___ Records ___
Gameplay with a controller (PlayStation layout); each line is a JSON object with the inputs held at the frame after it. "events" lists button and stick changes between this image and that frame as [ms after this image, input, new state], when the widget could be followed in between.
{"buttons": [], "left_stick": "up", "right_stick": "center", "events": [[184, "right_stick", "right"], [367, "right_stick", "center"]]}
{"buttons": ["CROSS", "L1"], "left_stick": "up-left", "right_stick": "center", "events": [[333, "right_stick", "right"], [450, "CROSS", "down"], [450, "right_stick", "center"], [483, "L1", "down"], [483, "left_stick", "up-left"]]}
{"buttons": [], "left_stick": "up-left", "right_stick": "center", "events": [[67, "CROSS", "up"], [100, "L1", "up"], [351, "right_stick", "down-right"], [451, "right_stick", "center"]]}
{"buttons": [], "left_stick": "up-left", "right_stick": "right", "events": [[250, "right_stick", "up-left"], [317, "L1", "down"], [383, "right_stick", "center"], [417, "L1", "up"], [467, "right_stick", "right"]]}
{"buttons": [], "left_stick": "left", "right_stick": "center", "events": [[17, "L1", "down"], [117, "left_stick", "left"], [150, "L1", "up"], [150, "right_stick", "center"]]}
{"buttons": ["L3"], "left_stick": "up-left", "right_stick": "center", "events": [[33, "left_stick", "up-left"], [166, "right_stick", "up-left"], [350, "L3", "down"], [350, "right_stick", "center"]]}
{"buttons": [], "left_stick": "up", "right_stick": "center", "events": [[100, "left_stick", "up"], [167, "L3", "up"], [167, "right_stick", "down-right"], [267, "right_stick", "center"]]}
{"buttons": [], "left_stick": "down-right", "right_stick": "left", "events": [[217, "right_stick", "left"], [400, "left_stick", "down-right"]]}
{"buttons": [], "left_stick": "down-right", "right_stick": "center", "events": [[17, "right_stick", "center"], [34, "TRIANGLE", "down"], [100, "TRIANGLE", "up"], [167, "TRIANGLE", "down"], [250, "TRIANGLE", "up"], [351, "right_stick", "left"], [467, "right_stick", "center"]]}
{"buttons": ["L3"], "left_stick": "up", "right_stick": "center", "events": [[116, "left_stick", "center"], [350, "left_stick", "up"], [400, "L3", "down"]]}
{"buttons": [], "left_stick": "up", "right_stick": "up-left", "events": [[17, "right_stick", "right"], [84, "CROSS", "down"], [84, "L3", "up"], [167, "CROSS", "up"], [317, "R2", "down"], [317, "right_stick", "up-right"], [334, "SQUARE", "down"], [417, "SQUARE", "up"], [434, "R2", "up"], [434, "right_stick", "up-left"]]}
___
■ **Assignment**:
Only an exact copy of all the data will do as the answer.

■ **Response to this exercise**:
Gameplay with a controller (PlayStation layout); each line is a JSON object with the inputs held at the frame after it. "events" lists button and stick changes between this image and that frame as [ms after this image, input, new state], when the widget could be followed in between.
{"buttons": [], "left_stick": "up", "right_stick": "center", "events": [[184, "right_stick", "right"], [367, "right_stick", "center"]]}
{"buttons": ["CROSS", "L1"], "left_stick": "up-left", "right_stick": "center", "events": [[333, "right_stick", "right"], [450, "CROSS", "down"], [450, "right_stick", "center"], [483, "L1", "down"], [483, "left_stick", "up-left"]]}
{"buttons": [], "left_stick": "up-left", "right_stick": "center", "events": [[67, "CROSS", "up"], [100, "L1", "up"], [351, "right_stick", "down-right"], [451, "right_stick", "center"]]}
{"buttons": [], "left_stick": "up-left", "right_stick": "right", "events": [[250, "right_stick", "up-left"], [317, "L1", "down"], [383, "right_stick", "center"], [417, "L1", "up"], [467, "right_stick", "right"]]}
{"buttons": [], "left_stick": "left", "right_stick": "center", "events": [[17, "L1", "down"], [117, "left_stick", "left"], [150, "L1", "up"], [150, "right_stick", "center"]]}
{"buttons": ["L3"], "left_stick": "up-left", "right_stick": "center", "events": [[33, "left_stick", "up-left"], [166, "right_stick", "up-left"], [350, "L3", "down"], [350, "right_stick", "center"]]}
{"buttons": [], "left_stick": "up", "right_stick": "center", "events": [[100, "left_stick", "up"], [167, "L3", "up"], [167, "right_stick", "down-right"], [267, "right_stick", "center"]]}
{"buttons": [], "left_stick": "down-right", "right_stick": "left", "events": [[217, "right_stick", "left"], [400, "left_stick", "down-right"]]}
{"buttons": [], "left_stick": "down-right", "right_stick": "center", "events": [[17, "right_stick", "center"], [34, "TRIANGLE", "down"], [100, "TRIANGLE", "up"], [167, "TRIANGLE", "down"], [250, "TRIANGLE", "up"], [351, "right_stick", "left"], [467, "right_stick", "center"]]}
{"buttons": ["L3"], "left_stick": "up", "right_stick": "center", "events": [[116, "left_stick", "center"], [350, "left_stick", "up"], [400, "L3", "down"]]}
{"buttons": [], "left_stick": "up", "right_stick": "up-left", "events": [[17, "right_stick", "right"], [84, "CROSS", "down"], [84, "L3", "up"], [167, "CROSS", "up"], [317, "R2", "down"], [317, "right_stick", "up-right"], [334, "SQUARE", "down"], [417, "SQUARE", "up"], [434, "R2", "up"], [434, "right_stick", "up-left"]]}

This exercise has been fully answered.